_Problem_
Return a faithful copy of all the entries, omitting the images.

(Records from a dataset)
-=-=-

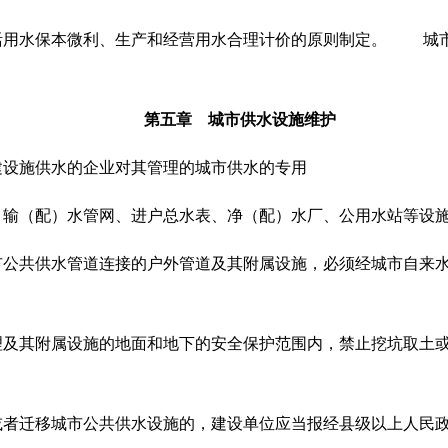
活用水保本微利、生产和经营用水合理计价的原则制定。 城
第五章 城市供水设施维护
建设施供水的企业对其管理的城市供水的专用
、输（配）水管网、进户总水表、净（配）水厂、公用水站等设
市公共供水管道连接的户外管道及其附属设施，必须经城市自来
理及其附属设施的地面和地下的安全保护范围内，禁止挖坑取土
或者迁移城市公共供水设施的，建设单位应当报经县级以上人民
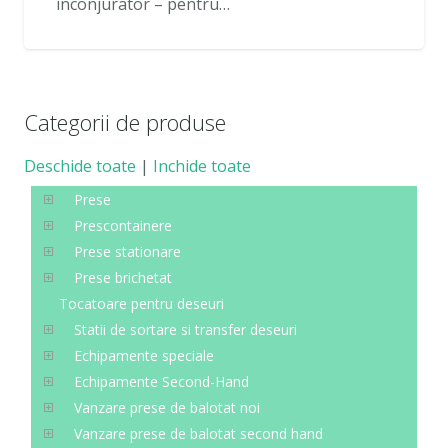
inconjurator – pentru…
Categorii de produse
Deschide toate
|
Inchide toate
Prese
Prescontainere
Prese stationare
Prese brichetat
Tocatoare pentru deseuri
Statii de sortare si transfer deseuri
Echipamente speciale
Echipamente Second-Hand
Vanzare prese de balotat noi
Vanzare prese de balotat second hand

-=-=-

_Answer space_
活用水保本微利、生产和经营用水合理计价的原则制定。 城
第五章 城市供水设施维护
建设施供水的企业对其管理的城市供水的专用
、输（配）水管网、进户总水表、净（配）水厂、公用水站等设
市公共供水管道连接的户外管道及其附属设施，必须经城市自来
理及其附属设施的地面和地下的安全保护范围内，禁止挖坑取土
或者迁移城市公共供水设施的，建设单位应当报经县级以上人民
inconjurator – pentru…
Categorii de produse
Deschide toate
|
Inchide toate
Prese
Prescontainere
Prese stationare
Prese brichetat
Tocatoare pentru deseuri
Statii de sortare si transfer deseuri
Echipamente speciale
Echipamente Second-Hand
Vanzare prese de balotat noi
Vanzare prese de balotat second hand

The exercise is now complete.